El
poder de la carne
Por: Carlos Victoria
Los tres animales que jugaron
un papel determinante de la conquista española en América fueron el hidalgo (el
noble español), el cerdo y el caballo, según sostiene en su obra Alfred W.
Crosby (1991). Los herederos de los tres se dieron cita el pasado 1 de
septiembre en el llamado desfile de caballos, que de desfile no tuvo nada, y
menos de cabalgata. La montonera, como siempre ocurre con este tipo de eventos,
se impuso en medio del licor, la silicona y una atmósfera donde el poder de la
carne transpiraba por doquier.
En vísperas del
sesquicentenario de la ciudad es menester recordar que el caballo antes que nada, en principio, fue
un aterrador instrumento de guerra en poder de los ibéricos, luego como medio
de transporte y más tarde bastión de la expansión de la industria ganadera. El
caballo fue símbolo de terror, sobre el cual se cometieron infinidad de
masacres: “Un solo caballo podía aterrorizar, y en efecto lo hacía, a grandes
multitudes de indios”, subraya este autor.
Por supuesto que estas
reflexiones y citas no se cavilan ante una tradición que ha tenido arraigo por
efecto y reflejo, finalmente, del poder simbólico, pero también real, asociado
a la dominación de élites terratenientes en todo el país, como bien lo
documentan diversos estudios pero especialmente en El poder de la carne, cuyo editor Alberto G. Flórez Malagón, deja
entrever que en estos festines lo que se exalta son las representaciones de
dominación histórica.
Las cabalgatas hacen
parte de ese repertorio de las representaciones del mundo rural y especialmente
de la hacienda ganadera, institución que dio cuenta de la concentración del
poder latifundista en los valles interandinos, en la costa atlántica y los
llanos orientales. Y por supuesto, arrastra consigo un legado social y cultural
en el que el exhibicionismo de viejo y nuevo estirpe se da cita ante miles de
espectadores, cual vasallos del siglo XXI.
A medida que el negocio
de los sicotrópicos se entronizó en la sociedad colombiana, este tipo de
eventos en lugar de despertar la admiración del publicó se tornó en un
mecanismo de reafirmación hegemónica de su influencia en sectores de la
sociedad permeados por lo que Marco Palacios (2012) denomina imágenes de poder.
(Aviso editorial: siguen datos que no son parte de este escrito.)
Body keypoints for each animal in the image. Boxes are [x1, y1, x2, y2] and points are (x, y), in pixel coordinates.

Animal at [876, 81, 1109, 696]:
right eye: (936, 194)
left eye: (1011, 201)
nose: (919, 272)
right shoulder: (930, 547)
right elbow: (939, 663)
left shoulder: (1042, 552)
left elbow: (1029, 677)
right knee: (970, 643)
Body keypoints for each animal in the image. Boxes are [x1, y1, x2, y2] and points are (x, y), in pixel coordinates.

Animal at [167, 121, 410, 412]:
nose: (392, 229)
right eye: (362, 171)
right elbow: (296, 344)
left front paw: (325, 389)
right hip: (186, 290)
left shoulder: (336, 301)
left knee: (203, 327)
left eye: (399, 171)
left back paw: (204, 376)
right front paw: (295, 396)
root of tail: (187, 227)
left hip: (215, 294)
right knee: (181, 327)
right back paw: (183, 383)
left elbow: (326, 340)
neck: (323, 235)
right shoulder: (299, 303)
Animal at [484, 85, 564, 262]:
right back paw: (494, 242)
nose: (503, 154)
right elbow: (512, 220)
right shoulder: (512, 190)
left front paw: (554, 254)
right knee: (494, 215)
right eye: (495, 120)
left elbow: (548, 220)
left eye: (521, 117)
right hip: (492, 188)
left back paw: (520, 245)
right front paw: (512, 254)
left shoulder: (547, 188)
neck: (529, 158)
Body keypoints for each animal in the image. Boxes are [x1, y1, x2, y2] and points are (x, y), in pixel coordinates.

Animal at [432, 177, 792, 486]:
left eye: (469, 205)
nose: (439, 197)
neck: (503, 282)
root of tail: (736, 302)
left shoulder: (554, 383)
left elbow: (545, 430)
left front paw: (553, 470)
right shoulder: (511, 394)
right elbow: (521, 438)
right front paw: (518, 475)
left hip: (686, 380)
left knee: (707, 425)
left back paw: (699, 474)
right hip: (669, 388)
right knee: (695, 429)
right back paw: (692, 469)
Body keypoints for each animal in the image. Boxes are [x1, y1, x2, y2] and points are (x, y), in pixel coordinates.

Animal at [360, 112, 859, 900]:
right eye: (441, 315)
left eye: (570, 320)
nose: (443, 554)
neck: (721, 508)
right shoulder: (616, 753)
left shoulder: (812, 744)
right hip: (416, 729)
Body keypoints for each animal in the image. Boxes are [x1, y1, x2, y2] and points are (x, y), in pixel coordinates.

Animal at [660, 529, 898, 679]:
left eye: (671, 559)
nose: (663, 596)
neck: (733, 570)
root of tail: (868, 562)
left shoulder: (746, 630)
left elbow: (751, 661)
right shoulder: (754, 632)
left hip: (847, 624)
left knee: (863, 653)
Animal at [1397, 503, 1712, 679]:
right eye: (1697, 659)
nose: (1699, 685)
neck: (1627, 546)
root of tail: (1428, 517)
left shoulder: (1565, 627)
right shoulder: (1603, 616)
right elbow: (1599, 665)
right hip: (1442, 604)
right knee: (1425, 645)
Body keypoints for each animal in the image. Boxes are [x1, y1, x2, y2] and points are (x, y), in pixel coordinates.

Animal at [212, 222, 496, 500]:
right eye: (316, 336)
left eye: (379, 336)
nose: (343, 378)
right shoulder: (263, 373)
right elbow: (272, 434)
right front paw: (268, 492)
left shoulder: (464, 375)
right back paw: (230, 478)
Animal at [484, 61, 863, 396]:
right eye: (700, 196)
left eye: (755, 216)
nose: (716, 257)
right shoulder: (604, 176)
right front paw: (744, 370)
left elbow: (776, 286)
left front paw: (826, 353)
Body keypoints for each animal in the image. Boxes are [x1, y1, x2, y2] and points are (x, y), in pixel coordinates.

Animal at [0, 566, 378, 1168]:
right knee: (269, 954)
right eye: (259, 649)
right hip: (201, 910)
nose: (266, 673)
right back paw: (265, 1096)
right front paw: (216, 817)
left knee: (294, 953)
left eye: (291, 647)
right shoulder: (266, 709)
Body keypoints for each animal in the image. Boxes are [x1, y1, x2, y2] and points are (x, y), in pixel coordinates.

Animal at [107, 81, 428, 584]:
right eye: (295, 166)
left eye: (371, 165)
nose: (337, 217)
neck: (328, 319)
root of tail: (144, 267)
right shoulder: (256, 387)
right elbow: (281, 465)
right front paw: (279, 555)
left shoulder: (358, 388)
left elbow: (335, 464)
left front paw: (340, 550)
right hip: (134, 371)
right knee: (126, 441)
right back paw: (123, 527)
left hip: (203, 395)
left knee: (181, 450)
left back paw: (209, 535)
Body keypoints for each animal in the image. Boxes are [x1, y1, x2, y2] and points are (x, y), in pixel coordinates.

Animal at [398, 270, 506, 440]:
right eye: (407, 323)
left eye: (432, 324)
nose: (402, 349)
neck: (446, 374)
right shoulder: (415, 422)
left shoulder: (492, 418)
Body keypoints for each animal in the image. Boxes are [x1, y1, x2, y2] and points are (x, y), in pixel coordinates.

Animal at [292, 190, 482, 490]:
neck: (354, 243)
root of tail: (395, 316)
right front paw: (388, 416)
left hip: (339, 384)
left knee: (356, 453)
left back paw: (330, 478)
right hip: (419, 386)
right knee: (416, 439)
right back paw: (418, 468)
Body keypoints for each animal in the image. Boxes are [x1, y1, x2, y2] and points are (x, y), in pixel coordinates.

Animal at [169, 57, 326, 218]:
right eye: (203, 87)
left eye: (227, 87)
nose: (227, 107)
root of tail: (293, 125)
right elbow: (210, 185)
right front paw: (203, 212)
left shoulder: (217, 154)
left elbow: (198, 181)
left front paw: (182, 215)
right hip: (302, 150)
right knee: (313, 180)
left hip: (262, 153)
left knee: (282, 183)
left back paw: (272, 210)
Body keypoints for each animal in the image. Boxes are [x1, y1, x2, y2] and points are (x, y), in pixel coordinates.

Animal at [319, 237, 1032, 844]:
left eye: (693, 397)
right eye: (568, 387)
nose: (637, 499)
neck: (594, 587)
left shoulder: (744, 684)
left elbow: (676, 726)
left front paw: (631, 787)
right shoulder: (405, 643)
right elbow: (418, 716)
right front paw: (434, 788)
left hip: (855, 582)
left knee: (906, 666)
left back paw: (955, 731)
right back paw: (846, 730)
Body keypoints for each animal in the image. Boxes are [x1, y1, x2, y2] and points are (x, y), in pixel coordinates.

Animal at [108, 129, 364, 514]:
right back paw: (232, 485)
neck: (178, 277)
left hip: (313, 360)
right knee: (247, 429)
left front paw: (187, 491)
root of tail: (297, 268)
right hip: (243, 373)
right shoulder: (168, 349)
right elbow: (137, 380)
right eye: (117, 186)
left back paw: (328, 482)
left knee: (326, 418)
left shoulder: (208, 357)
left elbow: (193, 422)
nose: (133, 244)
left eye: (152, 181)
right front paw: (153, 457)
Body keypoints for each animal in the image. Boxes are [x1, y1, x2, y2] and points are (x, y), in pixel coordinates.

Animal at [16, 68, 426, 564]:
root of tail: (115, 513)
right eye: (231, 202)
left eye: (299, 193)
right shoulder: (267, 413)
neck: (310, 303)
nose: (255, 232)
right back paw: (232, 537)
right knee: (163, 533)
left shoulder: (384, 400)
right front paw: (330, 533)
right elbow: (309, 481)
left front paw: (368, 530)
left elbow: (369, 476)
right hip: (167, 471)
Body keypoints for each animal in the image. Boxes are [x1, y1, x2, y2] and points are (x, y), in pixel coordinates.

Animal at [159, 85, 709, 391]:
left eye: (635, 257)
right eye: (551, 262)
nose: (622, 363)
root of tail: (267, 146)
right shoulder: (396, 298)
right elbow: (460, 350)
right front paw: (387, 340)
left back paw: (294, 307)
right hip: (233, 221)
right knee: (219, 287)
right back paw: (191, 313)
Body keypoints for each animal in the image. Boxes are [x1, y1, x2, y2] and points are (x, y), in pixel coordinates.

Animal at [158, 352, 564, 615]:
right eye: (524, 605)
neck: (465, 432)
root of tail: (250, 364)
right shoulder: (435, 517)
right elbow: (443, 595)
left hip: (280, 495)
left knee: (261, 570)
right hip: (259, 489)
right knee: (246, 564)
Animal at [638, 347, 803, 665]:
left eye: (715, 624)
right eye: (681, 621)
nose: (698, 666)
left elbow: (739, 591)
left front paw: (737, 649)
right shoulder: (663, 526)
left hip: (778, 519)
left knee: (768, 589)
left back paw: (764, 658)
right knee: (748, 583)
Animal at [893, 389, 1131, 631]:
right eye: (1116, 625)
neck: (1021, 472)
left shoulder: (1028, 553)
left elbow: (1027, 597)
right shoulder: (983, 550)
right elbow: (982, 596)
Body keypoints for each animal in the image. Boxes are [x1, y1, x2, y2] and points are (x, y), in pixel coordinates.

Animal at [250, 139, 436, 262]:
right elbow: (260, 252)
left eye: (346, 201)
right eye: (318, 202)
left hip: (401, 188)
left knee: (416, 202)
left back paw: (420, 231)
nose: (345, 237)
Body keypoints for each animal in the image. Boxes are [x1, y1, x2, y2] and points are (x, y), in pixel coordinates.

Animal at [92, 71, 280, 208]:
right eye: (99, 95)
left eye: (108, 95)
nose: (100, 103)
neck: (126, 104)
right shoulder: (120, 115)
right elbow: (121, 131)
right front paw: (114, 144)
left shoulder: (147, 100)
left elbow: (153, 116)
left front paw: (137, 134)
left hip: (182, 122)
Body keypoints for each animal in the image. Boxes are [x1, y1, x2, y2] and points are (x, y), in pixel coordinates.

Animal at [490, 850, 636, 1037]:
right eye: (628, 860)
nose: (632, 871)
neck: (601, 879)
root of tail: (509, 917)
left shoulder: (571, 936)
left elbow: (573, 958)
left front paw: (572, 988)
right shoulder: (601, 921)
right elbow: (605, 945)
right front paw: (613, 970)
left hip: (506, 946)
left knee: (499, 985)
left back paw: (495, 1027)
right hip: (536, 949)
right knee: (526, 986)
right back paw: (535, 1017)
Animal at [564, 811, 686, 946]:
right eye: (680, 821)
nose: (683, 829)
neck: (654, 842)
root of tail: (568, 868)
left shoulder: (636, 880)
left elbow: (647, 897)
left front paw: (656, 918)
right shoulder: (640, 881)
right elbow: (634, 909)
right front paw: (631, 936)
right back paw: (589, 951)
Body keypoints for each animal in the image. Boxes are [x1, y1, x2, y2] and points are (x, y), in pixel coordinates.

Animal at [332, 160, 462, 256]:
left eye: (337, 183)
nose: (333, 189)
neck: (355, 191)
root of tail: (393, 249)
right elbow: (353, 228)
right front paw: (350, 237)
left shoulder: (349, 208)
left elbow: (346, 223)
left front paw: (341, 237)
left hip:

Sin caer en el fatalismo estigmatizador, los imaginarios simplemente discurren entre
el país del café (fiestas de la cosecha)
y el país de esa industria ilegal.
Resulta por demás
divertido observar cómo muchos se rasgan las vestiduras ante la tolerancia
institucional alrededor estos festejos en los que los poderes pueblerinos hacen
de la calle su vitrina, doblegando bajo su rienda cualquier atisbo de autoridad
oficial. Como en todo en teatro la tragedia hace parte del libreto: a muy pocos
les pudo importar la muerte de un caballo de alquiler y las heridas a otros, a
costa de un jolgorio que solo recuerda una cosa: la bestialidad que adquiere en
nuestro cuerpo una cultura aplastante.